I found Gigerenzer’s argument for the ecological rationality of heuristics and his argument against content-blind norms to be compelling. Specifically, I’d like to share some of my thoughts about content-blind norms.
Intuitively, it seems to make sense that rationally parsing meaning should be a content-blind process. After all, if it weren’t, wouldn’t content-dependent interpretation already require a preconception of the content’s meaning? If so, it seems this would amount to infinite regression, or a recursively defined meaning-generating function that accepts meaning of the sentence as input.
Let M be a function that maps from a sentence s to a meaning m (so we could say M(s)=m). Let D be the incomplete meaning-generating function from the above paragraph, where D maps a proposition (P) and meaning (m) to a (hopefully more complete) meaning. With this, we could write M(s) = D(P, M(s)). To clarify, proposition P corresponds to the content-blind syntactic structure of sentence s, while the meaning is the complementary context-sensitive component of sentence s.
Clearly, function D doesn’t do anything except call itself ad infinitum. It does, however, indicate what properties a correct semantic interpretation function C must possess: a base case for generating meaning that requires no precomputed meaning, and a means of reducing the extent of precomputed meaning required. That is, C(P, ε) must be defined, and C must satisfy M(s) = C(P, M(s’)), where s’ is a “less meaningful” sentence than s in some way.

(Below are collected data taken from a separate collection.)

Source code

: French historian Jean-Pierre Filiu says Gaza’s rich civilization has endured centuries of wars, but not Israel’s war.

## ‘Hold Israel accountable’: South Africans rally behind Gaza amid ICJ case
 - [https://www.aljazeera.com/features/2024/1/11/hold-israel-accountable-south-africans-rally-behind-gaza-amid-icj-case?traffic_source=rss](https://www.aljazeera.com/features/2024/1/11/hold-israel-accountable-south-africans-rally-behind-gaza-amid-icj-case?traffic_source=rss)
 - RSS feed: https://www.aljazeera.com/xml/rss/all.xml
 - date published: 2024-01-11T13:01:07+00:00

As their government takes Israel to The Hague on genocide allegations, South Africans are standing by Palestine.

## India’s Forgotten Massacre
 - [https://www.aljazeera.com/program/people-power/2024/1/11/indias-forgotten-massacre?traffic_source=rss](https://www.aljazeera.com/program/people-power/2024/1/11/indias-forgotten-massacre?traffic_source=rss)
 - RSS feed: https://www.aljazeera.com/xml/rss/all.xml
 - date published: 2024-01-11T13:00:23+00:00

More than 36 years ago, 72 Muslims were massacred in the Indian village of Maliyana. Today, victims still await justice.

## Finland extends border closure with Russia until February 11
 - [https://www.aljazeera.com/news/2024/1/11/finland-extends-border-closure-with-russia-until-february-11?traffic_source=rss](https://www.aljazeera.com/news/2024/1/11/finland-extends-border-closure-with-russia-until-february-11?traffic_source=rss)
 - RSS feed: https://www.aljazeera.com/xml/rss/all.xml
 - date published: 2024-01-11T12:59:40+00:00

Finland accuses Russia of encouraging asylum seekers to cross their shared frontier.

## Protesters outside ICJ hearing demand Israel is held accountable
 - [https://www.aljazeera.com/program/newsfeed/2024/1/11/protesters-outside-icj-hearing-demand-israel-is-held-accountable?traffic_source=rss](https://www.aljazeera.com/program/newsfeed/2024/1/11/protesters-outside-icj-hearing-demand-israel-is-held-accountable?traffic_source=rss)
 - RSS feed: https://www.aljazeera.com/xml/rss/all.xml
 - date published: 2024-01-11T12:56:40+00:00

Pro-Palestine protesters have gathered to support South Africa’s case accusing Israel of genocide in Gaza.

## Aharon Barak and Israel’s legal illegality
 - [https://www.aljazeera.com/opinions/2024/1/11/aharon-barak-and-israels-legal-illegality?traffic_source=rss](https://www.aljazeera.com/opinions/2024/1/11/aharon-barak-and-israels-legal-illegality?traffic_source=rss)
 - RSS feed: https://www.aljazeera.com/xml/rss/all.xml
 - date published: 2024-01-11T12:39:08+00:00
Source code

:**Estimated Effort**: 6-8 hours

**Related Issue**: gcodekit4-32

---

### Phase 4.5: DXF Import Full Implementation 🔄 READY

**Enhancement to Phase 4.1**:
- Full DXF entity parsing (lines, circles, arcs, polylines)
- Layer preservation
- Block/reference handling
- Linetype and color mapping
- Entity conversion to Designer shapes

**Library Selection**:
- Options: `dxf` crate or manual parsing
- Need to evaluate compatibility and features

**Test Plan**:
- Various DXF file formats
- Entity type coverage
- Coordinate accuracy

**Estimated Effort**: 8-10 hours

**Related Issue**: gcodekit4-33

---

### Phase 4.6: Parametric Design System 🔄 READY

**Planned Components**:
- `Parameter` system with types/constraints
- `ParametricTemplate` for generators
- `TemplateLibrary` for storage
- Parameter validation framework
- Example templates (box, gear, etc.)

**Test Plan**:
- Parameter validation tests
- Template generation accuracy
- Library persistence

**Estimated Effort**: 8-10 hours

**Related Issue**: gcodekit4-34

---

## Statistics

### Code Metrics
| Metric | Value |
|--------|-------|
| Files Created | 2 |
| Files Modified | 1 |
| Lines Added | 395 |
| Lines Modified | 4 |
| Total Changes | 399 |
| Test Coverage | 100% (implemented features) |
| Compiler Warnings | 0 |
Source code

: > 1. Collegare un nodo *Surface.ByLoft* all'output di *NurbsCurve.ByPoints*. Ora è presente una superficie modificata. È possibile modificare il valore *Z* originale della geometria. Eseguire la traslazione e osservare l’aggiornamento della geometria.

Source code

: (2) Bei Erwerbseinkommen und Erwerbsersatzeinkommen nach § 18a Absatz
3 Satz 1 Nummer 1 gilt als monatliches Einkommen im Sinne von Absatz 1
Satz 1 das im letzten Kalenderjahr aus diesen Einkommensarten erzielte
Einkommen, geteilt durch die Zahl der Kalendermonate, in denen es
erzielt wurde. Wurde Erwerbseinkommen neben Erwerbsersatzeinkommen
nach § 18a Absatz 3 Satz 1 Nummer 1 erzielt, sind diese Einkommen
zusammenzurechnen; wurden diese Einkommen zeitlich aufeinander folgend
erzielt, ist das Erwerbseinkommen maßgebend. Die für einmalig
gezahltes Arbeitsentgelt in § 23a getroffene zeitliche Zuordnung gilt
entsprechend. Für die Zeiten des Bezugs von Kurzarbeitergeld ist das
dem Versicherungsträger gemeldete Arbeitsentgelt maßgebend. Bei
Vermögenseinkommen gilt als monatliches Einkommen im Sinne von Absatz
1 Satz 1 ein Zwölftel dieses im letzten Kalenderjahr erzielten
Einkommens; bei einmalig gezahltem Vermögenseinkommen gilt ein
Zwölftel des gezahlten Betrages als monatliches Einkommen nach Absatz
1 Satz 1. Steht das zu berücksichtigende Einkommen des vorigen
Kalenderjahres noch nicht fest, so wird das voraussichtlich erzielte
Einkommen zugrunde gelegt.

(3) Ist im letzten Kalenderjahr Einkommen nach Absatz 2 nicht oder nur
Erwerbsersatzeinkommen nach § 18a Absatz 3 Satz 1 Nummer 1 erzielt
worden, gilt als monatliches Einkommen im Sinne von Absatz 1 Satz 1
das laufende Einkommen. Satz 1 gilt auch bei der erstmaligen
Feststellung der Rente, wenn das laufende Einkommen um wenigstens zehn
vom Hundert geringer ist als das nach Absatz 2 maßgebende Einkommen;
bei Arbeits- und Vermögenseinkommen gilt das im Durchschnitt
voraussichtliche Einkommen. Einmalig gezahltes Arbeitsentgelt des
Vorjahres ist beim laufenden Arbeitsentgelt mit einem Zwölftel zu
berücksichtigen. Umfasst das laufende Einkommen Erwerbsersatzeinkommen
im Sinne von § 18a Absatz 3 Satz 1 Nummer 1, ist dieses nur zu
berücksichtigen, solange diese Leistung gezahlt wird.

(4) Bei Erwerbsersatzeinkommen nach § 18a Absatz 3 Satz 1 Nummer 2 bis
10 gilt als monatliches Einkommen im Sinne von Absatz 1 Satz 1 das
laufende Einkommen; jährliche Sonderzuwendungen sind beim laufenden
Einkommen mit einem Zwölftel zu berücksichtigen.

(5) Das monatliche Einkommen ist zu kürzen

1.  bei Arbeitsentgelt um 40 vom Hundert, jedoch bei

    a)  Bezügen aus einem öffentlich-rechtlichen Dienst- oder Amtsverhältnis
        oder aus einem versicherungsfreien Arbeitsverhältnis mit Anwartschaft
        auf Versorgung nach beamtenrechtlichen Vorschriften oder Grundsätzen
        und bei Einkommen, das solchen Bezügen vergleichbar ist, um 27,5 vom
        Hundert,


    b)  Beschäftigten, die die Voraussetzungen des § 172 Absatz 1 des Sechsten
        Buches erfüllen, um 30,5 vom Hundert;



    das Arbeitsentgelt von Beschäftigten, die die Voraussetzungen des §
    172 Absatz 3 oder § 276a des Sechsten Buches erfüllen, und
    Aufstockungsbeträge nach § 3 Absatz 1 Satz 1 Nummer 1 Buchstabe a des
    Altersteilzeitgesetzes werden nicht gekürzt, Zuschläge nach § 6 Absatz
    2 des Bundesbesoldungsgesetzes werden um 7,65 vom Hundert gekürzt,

The necessary existence of a base case suggests that at there must be some class of sentences whose meanings are entirely content-blind. I take this to mean that rationality is ultimately rooted in some fundamental set of processes that are entirely context-blind. That is not to say, of course, that rationality can be defined by content-blind norms—only members of this fundamental set can be defined by them.
I do not think this conclusion contradicts Gigerenzer’s view on viewing rationality in terms of content-blind norms. As Matheson puts it, “that cognitive virtue cannot be located entirely within the mind does not imply that it is located entirely outside the mind” (143). Supposing content-blind norms alone cannot be used to measure rationality, this question arises: can solely content-sensitive along with content-blind norms be used to measure rationality? For those two types of norms to suffice would require rationality to be purely self-blind. That is, for a given sentence, there would be one unique rational way to interpret it (ignoring situations of ambiguity). But is this the case? Each individual obviously interprets identical sentences in nonidentical ways. If rationality is self-blind, then, although no one may actually be 100% rational, we could conceive of someone who is 100% rational, the epitome of human rationality norms. Moreover, this would suggest that there could exist no two people who are fully rational yet with different minds.
I think it likely that rationality is also self-sensitive; that is, rationality needs to be evaluated with respect to the (ir)rational agent.